Peut-on rendre à l’homme gabonais sa dignité en le torturant dans d’obscures cellules des forces de Défense et de Sécurité ? Les Gabonais se posent cette question dès les premières semaines de la Transition. A peine le couvre-feu avait-il été annoncé qu’un jeune homme fut assassiné par des hommes en treillis dans les environs des Jardins de la Peyrie, du côté du quartier dit « Venez-voir ». Un communiqué fut pondu par les autorités militaires, puis plus rien. Les conditions de cet ignoble assassinat n’ont jamais été élucidées. Nul ne sait aujourd’hui où en est l’enquête, les parents n’ont pas encore fait leur deuil et attendent.
Pour les Forces de défense et de sécurité gabonaises qui venaient de s’emparer des leviers de l’Etat, ce fut la meilleure façon l’Etat de droit dont avaient tant besoin les populations et par conséquent de redonner sa dignité à l’homme gabonais, cependant que pour la famille endeuillée s’annonçait une série noire
Alors qu’une nouvelle constitution vient d’être adoptée dans le pays, après qu’il a été, dit-on, « libéré », et que l’article 17 de ladite constitution énonce : « tout citoyen a le droit d’aller et venir librement à l’intérieur du territoire de la république gabonaise, d’en sortir et d’y revenir, le droit de fixer librement son domicile et sa résidence en un lieu quelconque du territoire national et le droit de bénéficier de la protection et de l’assistance de l’Etat s’il réside ou séjourne à l’étranger », voilà qu’un couvre-feu a été maintenu sans la moindre explication. Ce qui permis à certains hommes en treillis de se défouler avec zèle sur de paisibles citoyens sous prétexte qu’ils auraient violé l’heure prévue de début dudit couvre- feu. Au lieu de les maintenir sur place comme cela avait été dit, on les a chargés dans des Berlier pour aller leur faire subir de pires humiliations. Les images diffusées à travers des réseaux sociaux parlent d’elles- mêmes. Des images indignes d’un pays que l’on dit « libéré » de la dictature. Comme quoi, une dictature peut cacher une autre !
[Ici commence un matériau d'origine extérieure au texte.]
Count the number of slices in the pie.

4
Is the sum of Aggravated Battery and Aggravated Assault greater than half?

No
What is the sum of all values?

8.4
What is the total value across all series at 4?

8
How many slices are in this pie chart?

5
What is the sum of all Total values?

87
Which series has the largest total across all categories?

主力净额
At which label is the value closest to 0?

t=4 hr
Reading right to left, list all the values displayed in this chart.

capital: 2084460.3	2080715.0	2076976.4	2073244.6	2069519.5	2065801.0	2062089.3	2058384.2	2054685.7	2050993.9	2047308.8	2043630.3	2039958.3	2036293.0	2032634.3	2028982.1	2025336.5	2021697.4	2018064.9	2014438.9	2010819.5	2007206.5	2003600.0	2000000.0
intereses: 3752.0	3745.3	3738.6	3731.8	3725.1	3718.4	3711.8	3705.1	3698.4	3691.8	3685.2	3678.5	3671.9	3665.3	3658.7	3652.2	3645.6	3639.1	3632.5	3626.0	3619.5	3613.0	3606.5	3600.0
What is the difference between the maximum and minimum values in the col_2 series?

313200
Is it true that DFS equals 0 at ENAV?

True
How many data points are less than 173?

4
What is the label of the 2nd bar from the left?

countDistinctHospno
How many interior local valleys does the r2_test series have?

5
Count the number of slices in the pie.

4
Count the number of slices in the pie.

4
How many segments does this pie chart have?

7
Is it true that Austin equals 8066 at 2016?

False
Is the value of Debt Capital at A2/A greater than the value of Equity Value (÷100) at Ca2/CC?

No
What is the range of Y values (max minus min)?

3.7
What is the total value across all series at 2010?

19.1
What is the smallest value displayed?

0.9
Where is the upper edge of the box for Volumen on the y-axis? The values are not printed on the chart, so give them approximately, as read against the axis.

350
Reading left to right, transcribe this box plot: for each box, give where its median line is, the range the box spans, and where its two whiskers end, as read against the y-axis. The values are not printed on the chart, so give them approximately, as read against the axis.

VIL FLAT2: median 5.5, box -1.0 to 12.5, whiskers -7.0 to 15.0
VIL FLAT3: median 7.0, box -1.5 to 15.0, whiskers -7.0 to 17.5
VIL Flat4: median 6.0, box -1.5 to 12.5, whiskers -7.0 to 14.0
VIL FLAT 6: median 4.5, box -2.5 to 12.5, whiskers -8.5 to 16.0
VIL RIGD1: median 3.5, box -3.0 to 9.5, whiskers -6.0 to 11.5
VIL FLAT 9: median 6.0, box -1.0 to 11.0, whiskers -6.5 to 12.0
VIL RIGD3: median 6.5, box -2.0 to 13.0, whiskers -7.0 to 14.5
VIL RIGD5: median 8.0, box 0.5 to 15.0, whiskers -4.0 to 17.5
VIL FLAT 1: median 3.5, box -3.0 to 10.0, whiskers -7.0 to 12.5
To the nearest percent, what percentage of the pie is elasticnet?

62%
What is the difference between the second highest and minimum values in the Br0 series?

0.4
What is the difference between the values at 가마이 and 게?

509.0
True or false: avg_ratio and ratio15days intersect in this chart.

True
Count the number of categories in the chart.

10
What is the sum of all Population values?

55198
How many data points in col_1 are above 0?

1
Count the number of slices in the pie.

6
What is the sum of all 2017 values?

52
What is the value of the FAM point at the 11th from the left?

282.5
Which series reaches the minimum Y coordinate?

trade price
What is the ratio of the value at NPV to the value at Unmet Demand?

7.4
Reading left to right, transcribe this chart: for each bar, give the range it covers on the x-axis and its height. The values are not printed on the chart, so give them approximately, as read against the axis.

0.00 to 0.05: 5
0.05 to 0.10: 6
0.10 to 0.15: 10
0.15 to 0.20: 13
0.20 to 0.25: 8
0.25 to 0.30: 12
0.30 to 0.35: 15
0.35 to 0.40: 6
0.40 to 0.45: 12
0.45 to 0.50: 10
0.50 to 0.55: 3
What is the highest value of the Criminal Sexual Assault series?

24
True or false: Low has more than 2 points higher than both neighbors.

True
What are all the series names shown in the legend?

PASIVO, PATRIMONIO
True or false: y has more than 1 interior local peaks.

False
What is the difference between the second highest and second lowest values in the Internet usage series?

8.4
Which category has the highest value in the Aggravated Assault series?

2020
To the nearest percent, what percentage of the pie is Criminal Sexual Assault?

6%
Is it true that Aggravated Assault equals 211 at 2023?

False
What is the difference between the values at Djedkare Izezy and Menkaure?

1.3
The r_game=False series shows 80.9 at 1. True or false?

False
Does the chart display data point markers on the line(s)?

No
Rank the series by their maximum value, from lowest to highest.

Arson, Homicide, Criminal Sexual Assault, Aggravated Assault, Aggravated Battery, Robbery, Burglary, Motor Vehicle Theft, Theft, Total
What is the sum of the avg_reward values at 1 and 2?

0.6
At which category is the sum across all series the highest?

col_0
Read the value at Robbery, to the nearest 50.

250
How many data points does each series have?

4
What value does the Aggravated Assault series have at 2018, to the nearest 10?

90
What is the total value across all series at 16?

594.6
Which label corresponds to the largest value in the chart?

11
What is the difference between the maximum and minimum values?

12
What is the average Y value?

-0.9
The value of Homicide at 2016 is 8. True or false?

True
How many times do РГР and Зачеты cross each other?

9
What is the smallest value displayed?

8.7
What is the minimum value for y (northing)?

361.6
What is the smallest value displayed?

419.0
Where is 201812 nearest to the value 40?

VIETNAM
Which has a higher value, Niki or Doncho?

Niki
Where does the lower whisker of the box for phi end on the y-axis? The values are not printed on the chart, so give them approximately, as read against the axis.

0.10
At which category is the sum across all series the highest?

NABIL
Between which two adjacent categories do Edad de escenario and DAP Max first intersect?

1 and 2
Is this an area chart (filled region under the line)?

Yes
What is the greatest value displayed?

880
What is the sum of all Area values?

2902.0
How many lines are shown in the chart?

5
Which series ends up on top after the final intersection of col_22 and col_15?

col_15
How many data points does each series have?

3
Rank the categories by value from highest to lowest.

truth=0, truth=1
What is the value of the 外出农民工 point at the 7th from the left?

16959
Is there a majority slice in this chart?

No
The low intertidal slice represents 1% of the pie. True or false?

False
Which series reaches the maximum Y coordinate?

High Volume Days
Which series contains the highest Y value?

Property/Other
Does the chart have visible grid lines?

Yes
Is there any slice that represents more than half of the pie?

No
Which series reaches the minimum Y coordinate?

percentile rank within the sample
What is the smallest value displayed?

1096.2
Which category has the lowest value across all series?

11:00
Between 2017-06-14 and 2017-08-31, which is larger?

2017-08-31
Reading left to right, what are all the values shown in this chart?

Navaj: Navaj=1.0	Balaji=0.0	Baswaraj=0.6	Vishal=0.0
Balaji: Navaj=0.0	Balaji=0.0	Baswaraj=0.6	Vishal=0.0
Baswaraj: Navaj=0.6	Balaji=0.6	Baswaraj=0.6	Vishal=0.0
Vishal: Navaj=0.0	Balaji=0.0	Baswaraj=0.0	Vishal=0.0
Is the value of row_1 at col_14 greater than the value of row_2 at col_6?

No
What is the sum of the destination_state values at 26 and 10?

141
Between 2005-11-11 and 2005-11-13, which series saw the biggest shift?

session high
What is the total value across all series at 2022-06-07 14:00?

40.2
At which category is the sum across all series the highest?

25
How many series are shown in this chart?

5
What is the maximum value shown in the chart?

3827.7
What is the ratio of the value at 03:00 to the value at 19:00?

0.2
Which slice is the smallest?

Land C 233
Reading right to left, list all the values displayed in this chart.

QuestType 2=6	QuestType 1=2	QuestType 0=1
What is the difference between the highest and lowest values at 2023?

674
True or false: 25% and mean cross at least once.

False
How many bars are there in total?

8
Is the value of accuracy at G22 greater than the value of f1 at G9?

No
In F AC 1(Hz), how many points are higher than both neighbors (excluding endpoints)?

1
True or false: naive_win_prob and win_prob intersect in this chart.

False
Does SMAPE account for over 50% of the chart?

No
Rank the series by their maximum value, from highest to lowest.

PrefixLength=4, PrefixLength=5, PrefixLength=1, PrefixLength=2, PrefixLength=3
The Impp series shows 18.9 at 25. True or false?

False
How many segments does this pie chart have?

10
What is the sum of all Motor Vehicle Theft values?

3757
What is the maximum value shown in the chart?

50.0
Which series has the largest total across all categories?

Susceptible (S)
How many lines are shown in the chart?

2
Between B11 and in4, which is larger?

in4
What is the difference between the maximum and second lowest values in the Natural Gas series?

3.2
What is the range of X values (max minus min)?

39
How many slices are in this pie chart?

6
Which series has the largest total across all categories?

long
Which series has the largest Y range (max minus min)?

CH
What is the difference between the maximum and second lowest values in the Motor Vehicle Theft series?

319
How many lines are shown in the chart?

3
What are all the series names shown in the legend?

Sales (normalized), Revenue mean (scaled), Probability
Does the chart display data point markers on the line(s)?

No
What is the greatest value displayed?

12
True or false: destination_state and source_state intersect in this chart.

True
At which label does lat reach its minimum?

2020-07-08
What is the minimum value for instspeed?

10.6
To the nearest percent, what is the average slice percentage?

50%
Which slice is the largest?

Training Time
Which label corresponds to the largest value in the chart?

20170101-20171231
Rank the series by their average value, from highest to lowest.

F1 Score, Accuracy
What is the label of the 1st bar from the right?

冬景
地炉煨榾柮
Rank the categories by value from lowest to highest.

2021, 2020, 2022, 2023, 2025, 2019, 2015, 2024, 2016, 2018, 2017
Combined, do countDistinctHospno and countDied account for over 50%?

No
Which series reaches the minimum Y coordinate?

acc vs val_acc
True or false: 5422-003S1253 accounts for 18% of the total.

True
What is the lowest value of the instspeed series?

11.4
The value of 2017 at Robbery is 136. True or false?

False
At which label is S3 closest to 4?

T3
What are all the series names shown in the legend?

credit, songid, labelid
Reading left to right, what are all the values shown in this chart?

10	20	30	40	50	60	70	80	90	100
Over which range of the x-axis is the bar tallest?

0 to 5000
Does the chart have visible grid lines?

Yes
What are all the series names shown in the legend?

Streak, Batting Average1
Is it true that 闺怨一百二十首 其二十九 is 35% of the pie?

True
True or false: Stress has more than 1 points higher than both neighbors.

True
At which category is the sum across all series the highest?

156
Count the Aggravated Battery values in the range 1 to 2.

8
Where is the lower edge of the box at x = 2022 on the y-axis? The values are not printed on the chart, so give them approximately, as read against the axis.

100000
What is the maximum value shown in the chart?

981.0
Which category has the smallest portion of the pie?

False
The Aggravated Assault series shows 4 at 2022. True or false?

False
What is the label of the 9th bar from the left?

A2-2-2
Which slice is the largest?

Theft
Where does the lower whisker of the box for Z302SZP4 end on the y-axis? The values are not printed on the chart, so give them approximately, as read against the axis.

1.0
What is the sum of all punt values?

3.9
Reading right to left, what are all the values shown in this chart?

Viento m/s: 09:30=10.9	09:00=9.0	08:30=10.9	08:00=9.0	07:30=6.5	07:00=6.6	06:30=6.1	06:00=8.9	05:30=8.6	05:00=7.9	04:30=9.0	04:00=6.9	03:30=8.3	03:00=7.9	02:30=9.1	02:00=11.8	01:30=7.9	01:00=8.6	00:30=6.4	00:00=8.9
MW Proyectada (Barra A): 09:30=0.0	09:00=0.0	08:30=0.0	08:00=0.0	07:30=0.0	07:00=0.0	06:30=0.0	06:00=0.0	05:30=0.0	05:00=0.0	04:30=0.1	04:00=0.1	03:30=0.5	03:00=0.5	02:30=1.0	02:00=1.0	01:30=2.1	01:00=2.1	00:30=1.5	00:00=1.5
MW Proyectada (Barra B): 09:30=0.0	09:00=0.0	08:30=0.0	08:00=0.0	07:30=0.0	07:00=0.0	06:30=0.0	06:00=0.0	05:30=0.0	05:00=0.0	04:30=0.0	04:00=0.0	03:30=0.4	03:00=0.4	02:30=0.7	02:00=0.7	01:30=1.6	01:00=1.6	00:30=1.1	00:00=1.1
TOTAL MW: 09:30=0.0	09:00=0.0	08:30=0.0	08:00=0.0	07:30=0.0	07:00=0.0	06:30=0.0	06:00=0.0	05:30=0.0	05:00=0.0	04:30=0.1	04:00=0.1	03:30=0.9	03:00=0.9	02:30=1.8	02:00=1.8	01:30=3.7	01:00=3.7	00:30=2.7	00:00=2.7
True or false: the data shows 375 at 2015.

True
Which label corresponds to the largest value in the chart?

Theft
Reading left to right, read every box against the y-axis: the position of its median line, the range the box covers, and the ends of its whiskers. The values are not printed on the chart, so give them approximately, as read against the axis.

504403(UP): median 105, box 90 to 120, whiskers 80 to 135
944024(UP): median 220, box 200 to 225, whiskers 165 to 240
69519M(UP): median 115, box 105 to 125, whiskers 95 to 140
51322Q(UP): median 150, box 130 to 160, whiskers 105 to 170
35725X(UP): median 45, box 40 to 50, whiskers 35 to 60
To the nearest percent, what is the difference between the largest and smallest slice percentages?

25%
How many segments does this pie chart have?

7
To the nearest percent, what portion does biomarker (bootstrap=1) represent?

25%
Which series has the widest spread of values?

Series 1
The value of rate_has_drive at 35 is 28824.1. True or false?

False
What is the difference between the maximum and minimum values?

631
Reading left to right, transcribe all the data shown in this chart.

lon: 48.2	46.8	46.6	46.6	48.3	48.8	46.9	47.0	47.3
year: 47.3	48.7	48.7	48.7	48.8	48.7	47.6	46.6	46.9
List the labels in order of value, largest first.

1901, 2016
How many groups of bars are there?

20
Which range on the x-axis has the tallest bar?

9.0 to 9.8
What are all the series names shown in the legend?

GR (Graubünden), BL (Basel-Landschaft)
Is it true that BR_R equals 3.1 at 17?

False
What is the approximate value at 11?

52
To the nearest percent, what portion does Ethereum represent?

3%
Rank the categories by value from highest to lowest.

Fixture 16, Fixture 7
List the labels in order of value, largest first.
Et comme si cela ne suffisait pas, voici survenu un autre meurtre suite à des tortures, celui de l’officier Johan Bounda, le 21 décembre dernier dans les geôles de la Contre-ingérences militaire, plus connue sous le nom de B2. Pourquoi et dans quelles circonstances est mort ce jeune officier ? L’opinion attend les conclusions d’une enquête ouverte tardivement et annoncée par les autorités militaires, alors que les réseaux sociaux s’étaient déjà emparés de ce scandale.
Un de plus qui arrache la vie à une jeune gabonais, dans la fleur de l’âge. Du côté de la grande muette, cela commence à fuiter. Des noms sont cités. Deux Généraux sont indexés. Des lieutenants et autres sous-officiers sont cités et dit-on interpellés. Ne pouvant être juge et partie l’enquête ; informe –t-on a été retirée à la Contre-ingérence militaire et confiée à la Direction Générale des Recherches et la Direction Générale des Services Spéciaux. Et cela sent le roussi du côté de la grande muette qui se croyait déjà tout permis, immunisée d’avoir « libéré » le Gabon et d’avoir bénéficier de ce fait d’une amnistie. Curieux non !
Dans la sagesse des peuples des forêts et des savanes, il est dit quiconque voudrait savoir dans quelle position se couche l’antilope en brousse, il n’y a qu’à observer la position du mouton dans la bassecour. Les faits ci-dessus relatés n’annonce rien de rassurant pour l’avenir si jamais les militaires se maintiennent au pouvoir au-delà de la Transition.